失敗したと思ったのでしょう…、お店のアプローチのゲートの上に「中村屋」の名前を冠した。ならば店名も中村屋に改名すれば良さそうなもの。でもかつての中村屋のムードはまるでないから名乗れず、マンナのまんまというコトでしょう。もったいない。
ちなみにビルの一階、二階をのっとったのはコーチレザーで、エステサロンやらベンチャー系のレストランやらが大きな顔して出店している。家賃を取れればそれがよし…、ってコトなんでしょう。しょうがない。

カレーが人気のお店であります。
ただしくは「カリー」というのがココの流儀で、昼はほとんどの人がカリーを食べてる。
でもボクのオキニイリといえば「ナポリターノ」。
イタリア料理のようでいて、イタリア料理では断じてないという不思議な食べ物。
ココに来なくちゃ味わうことができないオンリーワンがボクは好き。

どういう食べ物かと言えば、伊府麺という中国料理があります。
平打ち麺を油で揚げて乾燥させたものをスープで煮込んで作る。乾いた麺の表面には無数に小さな穴があき、そこからスープが染み込んで味が整う。しかも食感プルプルと、独特の味、食感がたのしめるモノ。その伊府麺をトマトスープに代えて作ったというのがこれで、土鍋に入ってやってくる。

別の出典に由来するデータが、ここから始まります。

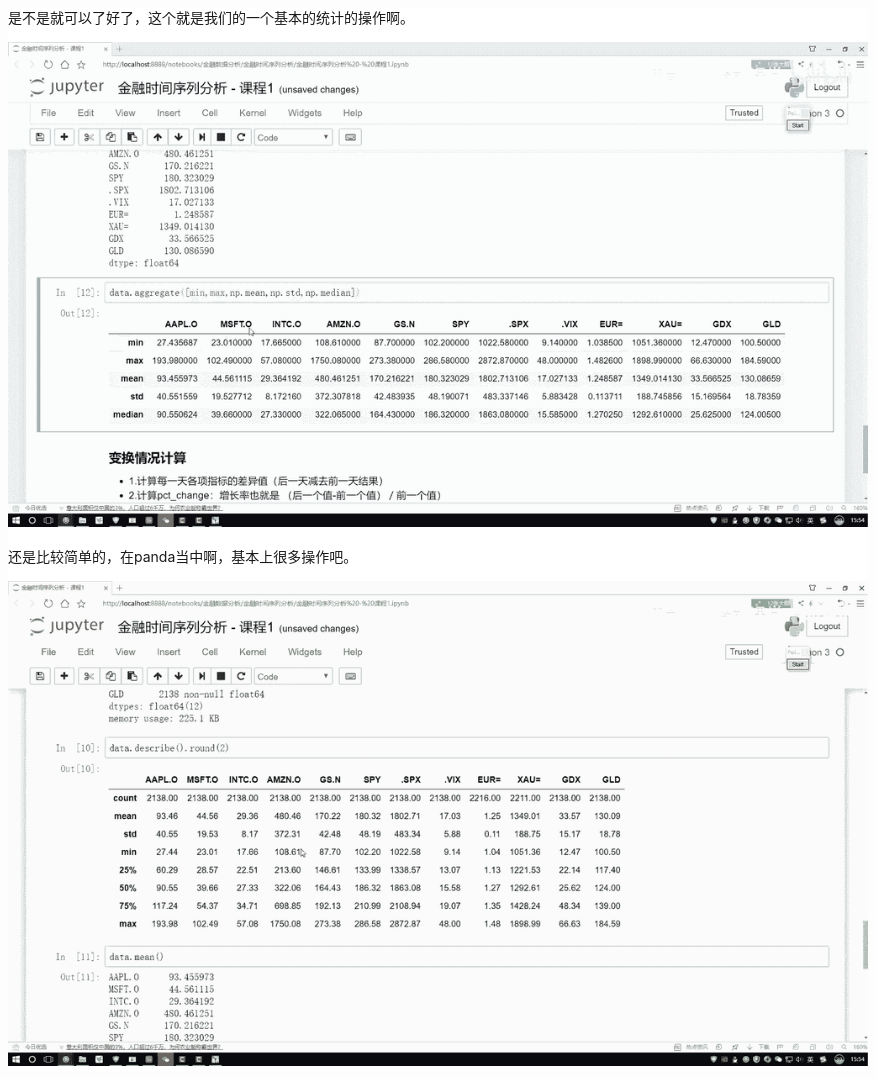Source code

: 是不是就可以了好了，这个就是我们的一个基本的统计的操作啊。

![](img/172094fc1d19f85186033f342d14b06b_101.png)

还是比较简单的，在panda当中啊，基本上很多操作吧。

![](img/172094fc1d19f85186033f342d14b06b_103.png)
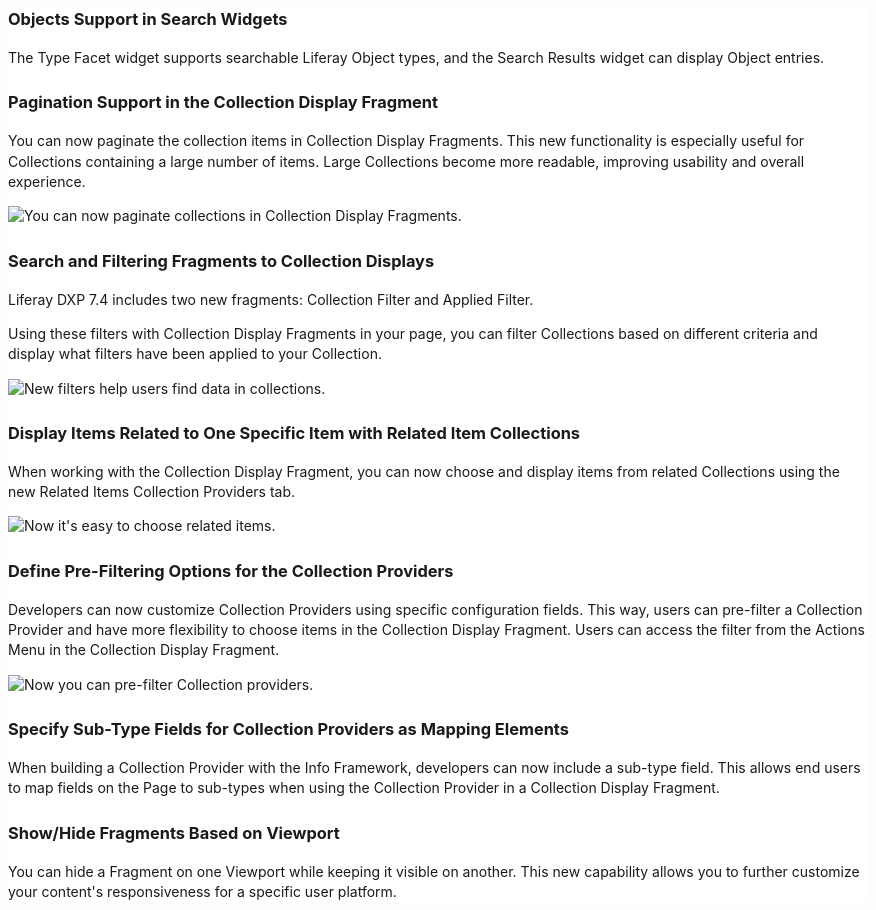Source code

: ### Objects Support in Search Widgets

The Type Facet widget supports searchable Liferay Object types, and the Search Results widget can display Object entries.

### Pagination Support in the Collection Display Fragment

You can now paginate the collection items in Collection Display Fragments. This new functionality is especially useful for Collections containing a large number of items. Large Collections become more readable, improving usability and overall experience.

![You can now paginate collections in Collection Display Fragments.](./whats-new-74/images/11.png)

### Search and Filtering Fragments to Collection Displays

Liferay DXP 7.4 includes two new fragments: Collection Filter and Applied Filter.

Using these filters with Collection Display Fragments in your page, you can filter Collections based on different criteria and display what filters have been applied to your Collection.

![New filters help users find data in collections.](./whats-new-74/images/05.png)

### Display Items Related to One Specific Item with Related Item Collections

When working with the Collection Display Fragment, you can now choose and display items from related Collections using the new Related Items Collection Providers tab.

![Now it's easy to choose related items.](./whats-new-74/images/14.png)

### Define Pre-Filtering Options for the Collection Providers

Developers can now customize Collection Providers using specific configuration fields. This way, users can pre-filter a Collection Provider and have more flexibility to choose items in the Collection Display Fragment. Users can access the filter from the Actions Menu in the Collection Display Fragment.

![Now you can pre-filter Collection providers.](./whats-new-74/images/12.png)

### Specify Sub-Type Fields for Collection Providers as Mapping Elements

When building a Collection Provider with the Info Framework, developers can now include a sub-type field. This allows end users to map fields on the Page to sub-types when using the Collection Provider in a Collection Display Fragment.

### Show/Hide Fragments Based on Viewport

You can hide a Fragment on one Viewport while keeping it visible on another. This new capability allows you to further customize your content's responsiveness for a specific user platform.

これが出来た当時の日本で「外国」といえばロシアと中国、インド。それぞれの料理を作る人はいた。パスタを作ってみたいと思い、どういうものかを調べたもののある材料といる人で作るとこういう料理ができた…、のかもしれない。
ただ真似るのでなく、イマジネーションを働かせ創意工夫に洒落っ気チョチョッとふりかけて料理を創作することは、昔の日本の人の特技で、洋食料理のほとんどはそういう工夫が作った名作。これも名作。
トマトスープの中にはひき肉。ボルシチ風の味わいがあり、それにアサリや玉ねぎ、缶詰マッシュルームがたっぷり混じる。チーズをたっぷりふりかけ食べる。端ではなくてスプーンやフォークで食べるというのもハイカラで、お腹もあったか。満たされる。